_TASKS TO PERFORM_
• 1. Answer from the JVM tuning article, with each answer labeled to match its question: (a) Which tools does it list as the common Java tooling for monitoring? (b) What is the first thing to do when configuring a new application? (c) What does the -server flag do?
• 2. Reproduce the JVM tuning article word for word, from "When you really" up to and including "Knowledge is power.".

_DOCUMENT TEXT_
Foreword
Background
Been at a Java shop. Spent entire months dedicated to running performance tests on distributed systems, the main apps being in Java. Some of which implying products developed and sold by Sun themselves (then Oracle).
I will go over the lessons I learned, some history about the JVM, some talks about the internals, a couple of parameters explained and finally some tuning. Trying to keep it to the point so you can apply it in practice.
Things are changing fast in the Java world so part of it might be already outdated since the last year I've done all that. (Is Java 10 out already?)
Good Practices
What you SHOULD do: benchmark, Benchmark, BENCHMARK!
When you really need to know about performances, you need to perform real benchmarks, specific to your workload. There is no alternatives.
Also, you should monitor the JVM. Enable monitoring. The good applications usually provide a monitoring web page and/or an API. Otherwise there is the common Java tooling (JVisualVM, JMX, hprof, and some JVM flags).
Be aware that there is usually no performance to gain by tuning the JVM. It's more a "to crash or not to crash, finding the transition point". It's about knowing that when you give that amount of resources to your application, you can consistently expect that amount of performances in return. Knowledge is power.
Performances is mostly dictated by your application. If you want faster, you gotta write better code.
What you WILL do most of the time: Live with reliable sensitive defaults
We don't get time to optimize and tune every single application out there. Most of the time we'll simply live with sensible defaults.
The first thing to do when configuring a new application is to read the documentation. Most of the serious applications comes with a guide for performance tuning, including advice on JVM settings.
Then you can configure the application: JAVA_OPTS: -server -Xms???g -Xmx???g
-server
: enable full optimizations (this flag is automatic on most JVM nowadays)
-Xms
-Xmx
: set the minimum and maximum heap (always the same value for both, that's about the only optimizations to do).

_SUPPLIED MATERIAL_
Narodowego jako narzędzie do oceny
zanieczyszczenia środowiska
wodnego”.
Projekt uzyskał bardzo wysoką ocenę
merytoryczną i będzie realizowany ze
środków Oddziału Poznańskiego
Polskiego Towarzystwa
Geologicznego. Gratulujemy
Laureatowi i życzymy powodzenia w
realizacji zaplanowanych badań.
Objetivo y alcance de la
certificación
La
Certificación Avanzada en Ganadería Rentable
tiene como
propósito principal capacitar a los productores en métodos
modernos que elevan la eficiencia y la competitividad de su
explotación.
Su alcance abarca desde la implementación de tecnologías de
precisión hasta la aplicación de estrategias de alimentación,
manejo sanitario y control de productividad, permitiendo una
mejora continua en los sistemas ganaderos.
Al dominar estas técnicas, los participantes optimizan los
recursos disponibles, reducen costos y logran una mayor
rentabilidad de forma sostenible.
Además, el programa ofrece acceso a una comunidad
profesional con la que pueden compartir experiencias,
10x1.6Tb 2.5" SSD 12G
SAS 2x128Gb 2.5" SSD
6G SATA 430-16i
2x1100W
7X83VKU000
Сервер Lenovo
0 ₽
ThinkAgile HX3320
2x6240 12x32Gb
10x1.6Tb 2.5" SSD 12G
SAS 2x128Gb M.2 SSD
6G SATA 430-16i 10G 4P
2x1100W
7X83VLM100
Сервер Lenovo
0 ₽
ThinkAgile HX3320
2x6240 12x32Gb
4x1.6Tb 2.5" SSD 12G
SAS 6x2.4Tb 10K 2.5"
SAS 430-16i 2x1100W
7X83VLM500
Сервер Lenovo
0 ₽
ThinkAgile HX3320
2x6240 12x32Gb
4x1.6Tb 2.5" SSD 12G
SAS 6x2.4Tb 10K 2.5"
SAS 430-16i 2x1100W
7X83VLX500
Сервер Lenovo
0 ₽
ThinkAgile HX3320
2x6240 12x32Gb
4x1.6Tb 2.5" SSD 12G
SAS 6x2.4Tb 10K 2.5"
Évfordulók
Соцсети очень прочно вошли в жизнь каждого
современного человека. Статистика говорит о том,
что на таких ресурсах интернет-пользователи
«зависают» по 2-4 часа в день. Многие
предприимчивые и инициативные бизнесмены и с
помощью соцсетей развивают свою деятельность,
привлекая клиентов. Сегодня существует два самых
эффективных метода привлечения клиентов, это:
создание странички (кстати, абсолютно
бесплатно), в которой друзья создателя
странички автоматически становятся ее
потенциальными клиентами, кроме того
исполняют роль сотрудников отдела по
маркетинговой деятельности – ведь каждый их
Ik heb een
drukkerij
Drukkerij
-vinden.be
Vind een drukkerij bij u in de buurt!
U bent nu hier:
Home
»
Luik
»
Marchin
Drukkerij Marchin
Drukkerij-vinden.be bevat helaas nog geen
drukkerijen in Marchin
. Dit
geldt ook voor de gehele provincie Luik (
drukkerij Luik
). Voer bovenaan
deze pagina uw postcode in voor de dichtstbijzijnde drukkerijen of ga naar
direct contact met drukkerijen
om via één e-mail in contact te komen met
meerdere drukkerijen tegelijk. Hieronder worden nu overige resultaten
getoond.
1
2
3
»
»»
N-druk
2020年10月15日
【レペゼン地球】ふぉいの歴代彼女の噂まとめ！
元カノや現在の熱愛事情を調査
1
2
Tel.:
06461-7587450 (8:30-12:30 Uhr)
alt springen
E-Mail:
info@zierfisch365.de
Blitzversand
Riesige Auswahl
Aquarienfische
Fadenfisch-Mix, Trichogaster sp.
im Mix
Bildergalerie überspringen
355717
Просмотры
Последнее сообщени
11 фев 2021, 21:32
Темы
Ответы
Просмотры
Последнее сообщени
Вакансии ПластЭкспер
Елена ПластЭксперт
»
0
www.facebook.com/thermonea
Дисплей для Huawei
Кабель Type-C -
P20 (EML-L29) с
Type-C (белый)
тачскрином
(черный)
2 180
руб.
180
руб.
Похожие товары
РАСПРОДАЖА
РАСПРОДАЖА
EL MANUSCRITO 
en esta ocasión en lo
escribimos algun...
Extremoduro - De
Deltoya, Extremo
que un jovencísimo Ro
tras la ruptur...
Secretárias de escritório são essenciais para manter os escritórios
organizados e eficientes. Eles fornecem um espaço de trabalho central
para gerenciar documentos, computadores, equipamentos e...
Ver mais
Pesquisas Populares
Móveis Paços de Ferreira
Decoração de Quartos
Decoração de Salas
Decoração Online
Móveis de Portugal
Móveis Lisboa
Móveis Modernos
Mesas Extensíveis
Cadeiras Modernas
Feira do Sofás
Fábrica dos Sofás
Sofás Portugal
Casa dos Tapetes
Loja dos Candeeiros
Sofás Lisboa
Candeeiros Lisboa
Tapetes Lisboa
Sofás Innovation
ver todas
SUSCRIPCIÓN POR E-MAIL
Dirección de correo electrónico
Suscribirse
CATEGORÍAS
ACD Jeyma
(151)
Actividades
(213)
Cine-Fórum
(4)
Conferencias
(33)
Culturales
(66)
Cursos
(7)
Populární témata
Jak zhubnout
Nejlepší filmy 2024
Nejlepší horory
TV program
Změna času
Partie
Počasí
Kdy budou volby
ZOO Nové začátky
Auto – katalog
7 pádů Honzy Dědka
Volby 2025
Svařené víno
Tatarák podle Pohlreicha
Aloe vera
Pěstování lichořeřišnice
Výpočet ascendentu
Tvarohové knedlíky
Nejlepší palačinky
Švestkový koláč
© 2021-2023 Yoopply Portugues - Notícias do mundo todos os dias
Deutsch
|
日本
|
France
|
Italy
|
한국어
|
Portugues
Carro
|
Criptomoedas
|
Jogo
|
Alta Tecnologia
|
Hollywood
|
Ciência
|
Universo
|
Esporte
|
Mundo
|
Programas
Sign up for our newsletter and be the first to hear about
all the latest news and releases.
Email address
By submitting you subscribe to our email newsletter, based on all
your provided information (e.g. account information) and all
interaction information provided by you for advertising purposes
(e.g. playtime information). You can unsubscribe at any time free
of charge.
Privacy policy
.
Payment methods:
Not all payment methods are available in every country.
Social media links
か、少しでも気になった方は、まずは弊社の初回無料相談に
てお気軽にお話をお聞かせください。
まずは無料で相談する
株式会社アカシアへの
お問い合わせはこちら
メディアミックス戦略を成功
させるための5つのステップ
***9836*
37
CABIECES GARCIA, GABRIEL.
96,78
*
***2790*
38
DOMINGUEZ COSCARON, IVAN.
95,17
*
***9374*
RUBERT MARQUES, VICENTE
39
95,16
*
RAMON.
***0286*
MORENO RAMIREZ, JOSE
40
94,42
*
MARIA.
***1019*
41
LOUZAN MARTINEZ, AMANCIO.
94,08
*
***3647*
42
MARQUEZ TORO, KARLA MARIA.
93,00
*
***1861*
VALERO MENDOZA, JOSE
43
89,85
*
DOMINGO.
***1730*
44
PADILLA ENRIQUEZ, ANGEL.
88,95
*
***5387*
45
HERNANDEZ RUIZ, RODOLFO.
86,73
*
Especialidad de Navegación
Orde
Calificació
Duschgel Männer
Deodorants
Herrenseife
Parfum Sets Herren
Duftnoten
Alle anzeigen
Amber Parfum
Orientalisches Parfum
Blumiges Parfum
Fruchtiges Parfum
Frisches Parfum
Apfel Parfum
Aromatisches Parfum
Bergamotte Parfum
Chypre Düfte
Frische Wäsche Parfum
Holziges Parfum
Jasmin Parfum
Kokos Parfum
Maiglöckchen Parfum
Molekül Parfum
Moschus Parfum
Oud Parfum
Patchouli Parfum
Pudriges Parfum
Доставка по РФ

_RESPONSES PER TASK_
• 1.
(a) JVisualVM, JMX, hprof, and some JVM flags.
(b) Read the documentation.
(c) It enables full optimizations.

• 2.
When you really need to know about performances, you need to perform real benchmarks, specific to your workload. There is no alternatives.
Also, you should monitor the JVM. Enable monitoring. The good applications usually provide a monitoring web page and/or an API. Otherwise there is the common Java tooling (JVisualVM, JMX, hprof, and some JVM flags).
Be aware that there is usually no performance to gain by tuning the JVM. It's more a "to crash or not to crash, finding the transition point". It's about knowing that when you give that amount of resources to your application, you can consistently expect that amount of performances in return. Knowledge is power.